After he decided to leave, he told his mother that it wasn’t about Peter and Kay, that he wasn’t choosing them over her. She had cried. The visa form had already been submitted. “But we’ll see each other again,” he said. Leon came with them to the airport, and when Daniel turned at the ticket counter he saw them from a distance, his mother in her suit and heels, Leon in his sneakers and windbreaker, talking and laughing like old friends. He wasn’t sure if he was making the right decision, didn’t know how long he’d stay. Maybe he would come back to Fuzhou after New Year’s. Either way, it was incredible to decide something. He had never allowed himself to fully trust his choices before.
Three stops and more than twenty-four hours of travel later, he arrived at the Syracuse airport the morning of Christmas Day. English clanged out around him in fraught copper lines, and nobody looked Chinese. Outside, waiting for Peter and Kay, it was freezing, and he didn’t have a jacket.
They parked and got out of the car. “You must be tired,” Kay said, hugging him tightly. “All that flying!” Peter hugged him, too, thumping him on the back.
On the drive to Ridgeborough, fighting jet lag, he’d entertained them with light observations about the differences between Fuzhou and New York, talking about traffic and smog, the menu at Pizza Hut, his Speak English Now students. How it didn’t snow there, it was that far south. He felt bad, offering Eddie and Tammy and Boss Cheng up for amusement, but it seemed easier than having the spotlight on Mama or himself.

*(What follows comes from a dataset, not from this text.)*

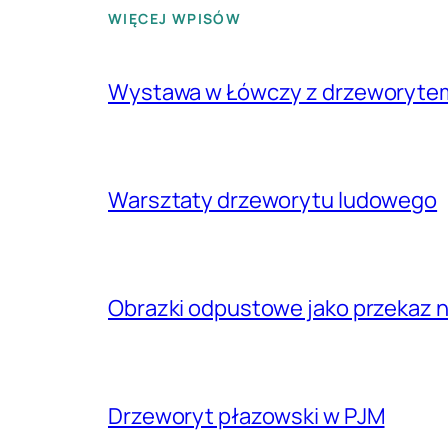
WIĘCEJ WPISÓW
Wystawa w Łówczy z drzeworyte
Warsztaty drzeworytu ludowego
Obrazki odpustowe jako przekaz n
Drzeworyt płazowski w PJM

Back in the house, he skipped out on church and took a nap, and when he woke up he took his guitar out of the closet. After months of not being played, the strings were still in tune. Moving between chords, his fingers and wrists loosening, he elicited color shifts he’d forgotten about: brown and aqua, ranges of mauve and pink, the squeakiest of greens. Shit, it felt great. Though he could have sworn there used to be these tiny cracks in the fingerboard that he had wanted to fix but never got around to. Or had he fixed them before he left and forgotten?
Peter knocked on the doorframe. “Reunited at last,” he said.
Daniel looked up. “Yeah, it’s been a while. Still works, though.”
“Do you notice anything different?” Peter pointed to the fingerboard. “I took it to the Music Department at Carlough and one of the professors recommended someone he knew, a guitar repairman. I thought it could use a little TLC.”
He helped Kay chop vegetables and peel potatoes for dinner. “I haven’t had potatoes in ages,” he said, as she poured canned pumpkin mix into a pie shell. She was wearing a lavender sweater he hadn’t seen before; Peter had a matching one in green. “We had rice, though. Lots and lots of rice.” Hearing himself in English still felt strange.
How easy it would be to say it: I learned so much when I was there—let me tell you about her. She had wanted me. But every time he started to say something, he stopped.
Kay passed him the pie shell and told him to put it in the oven. He set it down on the rack and closed the door. When he stood up, she was watching him, and he was afraid she would start talking about him going back to Carlough, or GA meetings.
“Was it hard?” she asked. “Being in China?”
He removed the oven mitt. “It took a while for my Chinese to come back, but once it did, it got a lot easier.”